Thanks @Steve for always turning out!

I didn’t know :(, wish i did ha. I listened to the office hours but pretty sure they said it was something they were working on, not that it had been rolled out.

I’m part of the people that didn’t know…

Nobody told me.

Seriously? ok.

Guys, 2021 WAS GOING TO BRING MORE TRANSPARENCY ETC. Lets not Bitch and hope it happens

I’m most excited about this for workflow report documents…

I think it’s fascinating that no one ever wants to take public credit for new features and bug fixes… This community would celebrate and high five the developer(s) responsible so hard!

So True, I would be all over that lol

I guess it’s still 2020 so we’re still releasing features and telling nobody :[

This just needs a process and it completely fell between the cracks — it’ll be one of the first things we do in January.

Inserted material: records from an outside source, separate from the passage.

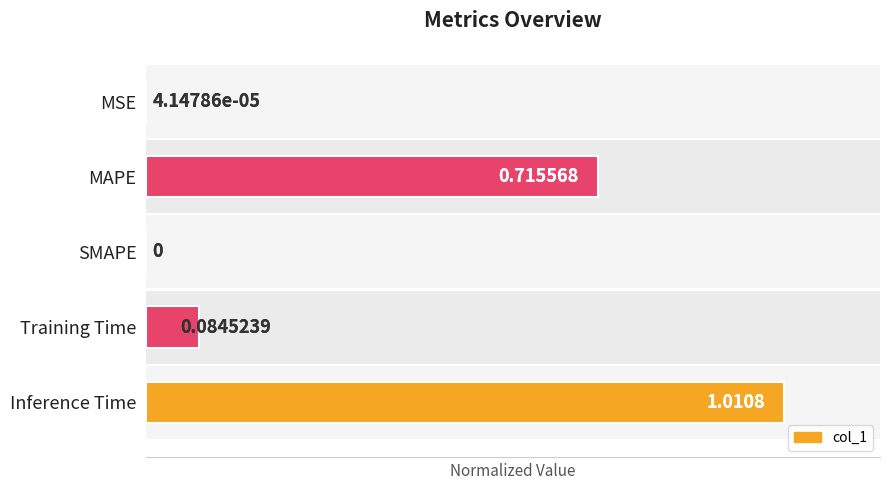

What is the difference between the values at MSE and Inference Time?

1.0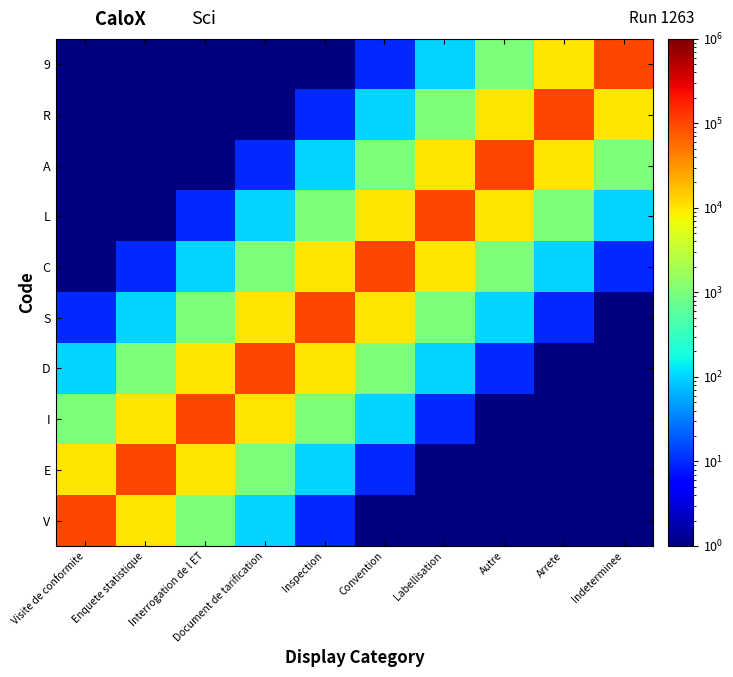

Rank the series at Enquete statistique from lowest to highest value.

L, A, R, 9, C, S, D, V, I, E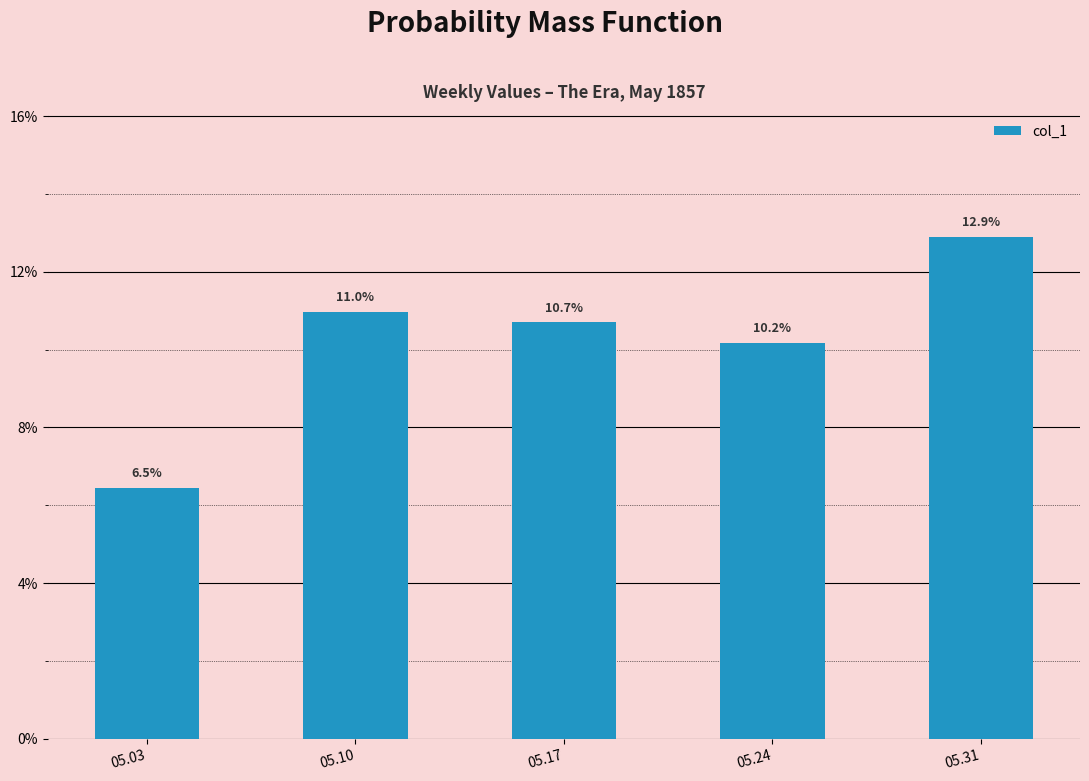

Rank the categories by value from highest to lowest.

05.31, 05.10, 05.17, 05.24, 05.03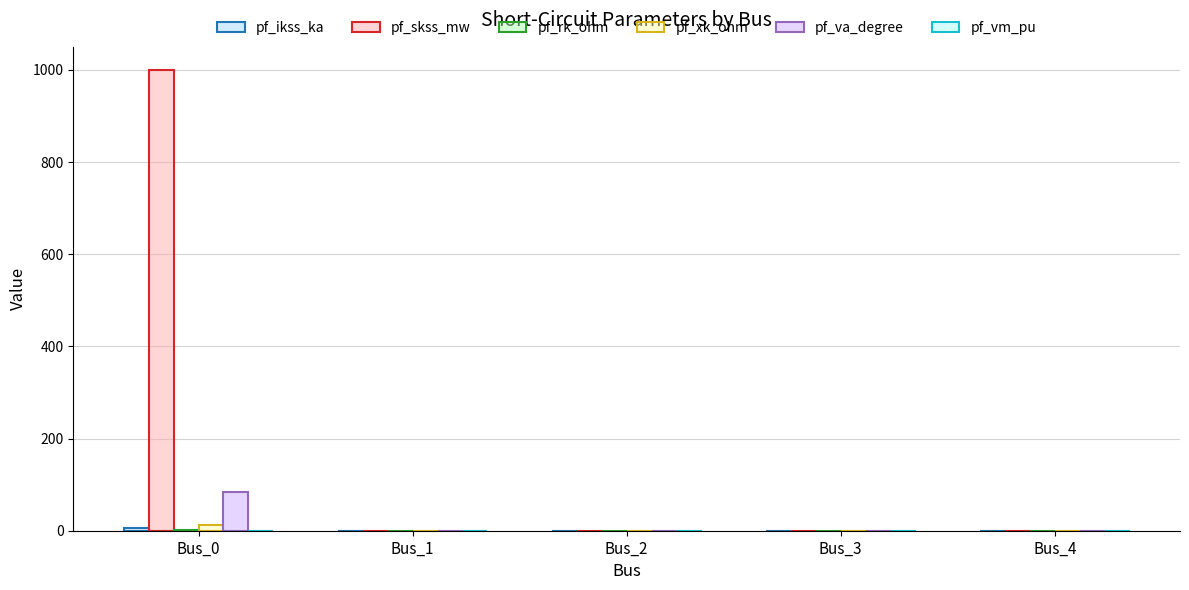

Rank the series by their maximum value, from lowest to highest.

pf_vm_pu, pf_rk_ohm, pf_ikss_ka, pf_xk_ohm, pf_va_degree, pf_skss_mw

Wrt how it’s implemented, the problem with chained/nested derefs was one of parsing — [A].[B].[C] doesn’t match any expresion syntax supported by an Excel/sheets formula parser. In the past, I’d tried changing the parser we use, but that ended up being very messy and I abandoned it. @Natalie took another crack at it, and she used a smart pre-processing technique that let us parse these expressions. Once that was done, then the rest of it was relatively within our grasp (it was code we are familiar with in our expression system).
You can think of a dereference expression as doing a “lookup” on the fly. A two-step nested deref has two lookups one after the other. Each lookup is efficient because it is looking something up based on its key and that is an equality comparison on a unique value.
Until we had this chained deref expression, you’d have to break this up by pre-computing virtual columns. That is essentially pre-computing all but the first hop of the chained deref lookup, and storing their results as virtual columns. So this pre-computation happens for all the rows, not just for the particular row you might care about. The precomputation happens in our server at sync time.

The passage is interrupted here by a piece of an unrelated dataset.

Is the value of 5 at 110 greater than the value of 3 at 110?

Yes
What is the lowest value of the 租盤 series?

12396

So which is preferable? If you’re in any case going to have to compute the chained deref for all N rows of your table, then maybe you’re better off with the VC approach. You’re using our server to do it and you need more space for the data, but then it’s a little less work in your app on your device. However, if you only need this chained deref occasionally (let’s say you use it in a form to fill in a value), then it’s going to be better without the VC. In general though, I’d be surprised if a sync time was increased from 5s to 20s because of a VC that just precomputed and cached a deref expression. So that seems odd.

Thank you @praveen very good explanation

@praveen and @natalie, thanks for investing in this feature and explaining how it works. I love learning the how the platform works!!!

This feature has been on my wish list for a long time and whether or not it’s more performant than carrying over virtual columns it’s certainly more intuitive/user friendly! That’s the primary benefit in my opinion.

Thanks for tucking this feature under the tree for us this year!